**Assignment:**
Within the entries below, find the lines that hold "Detroit" and report only how many there are.

**Material for this exercise:**
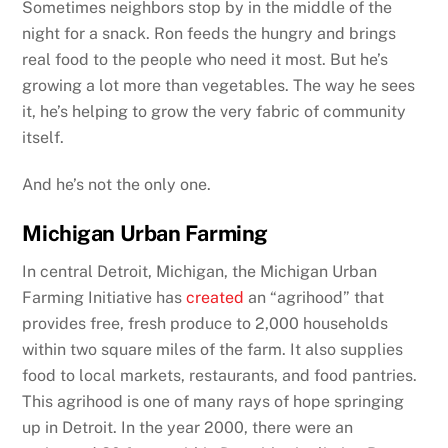
Sometimes neighbors stop by in the middle of the
night for a snack. Ron feeds the hungry and brings
real food to the people who need it most. But he’s
growing a lot more than vegetables. The way he sees
it, he’s helping to grow the very fabric of community
itself.
And he’s not the only one.
Michigan Urban Farming
In central Detroit, Michigan, the Michigan Urban
Farming Initiative has
created
an “agrihood” that
provides free, fresh produce to 2,000 households
within two square miles of the farm. It also supplies
food to local markets, restaurants, and food pantries.
This agrihood is one of many rays of hope springing
up in Detroit. In the year 2000, there were an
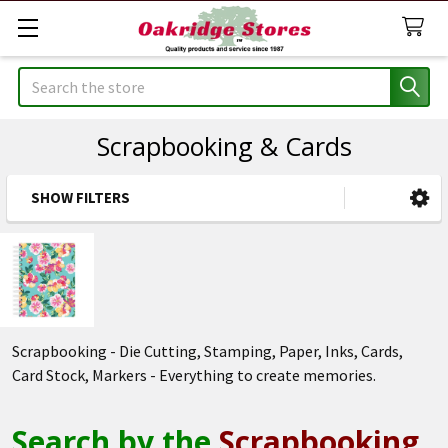
Search
Scrapbooking & Cards
SHOW FILTERS
Sidebar
Scrapbooking - Die Cutting, Stamping, Paper, Inks, Cards,
Card Stock, Markers - Everything to create memories.
Search by the
Scrapbooking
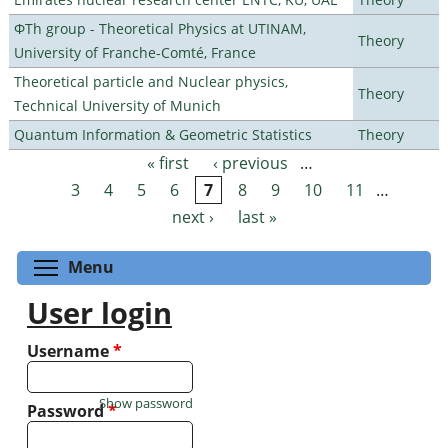
ΦTh group - Theoretical Physics at UTINAM,
Theory
University of Franche-Comté, France
Theoretical particle and Nuclear physics,
Theory
Technical University of Munich
Quantum Information & Geometric Statistics
Theory
« first
‹ previous
…
Pages
3
4
5
6
7
8
9
10
11
…
next ›
last »
Toggle menu visibility
Menu
User login
Username
*
Show password
Password
*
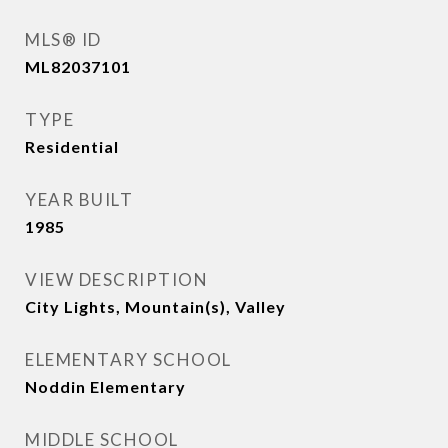
MLS® ID
ML82037101
TYPE
Residential
YEAR BUILT
1985
VIEW DESCRIPTION
City Lights, Mountain(s), Valley
ELEMENTARY SCHOOL
Noddin Elementary
MIDDLE SCHOOL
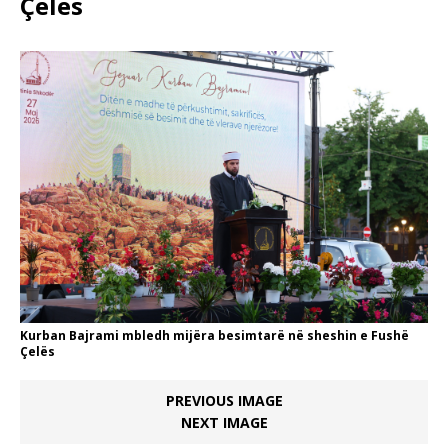
Çelës
Kurban Bajrami mbledh mijëra besimtarë në sheshin e Fushë
Çelës
PREVIOUS IMAGE
NEXT IMAGE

**Result of the exercise:**
2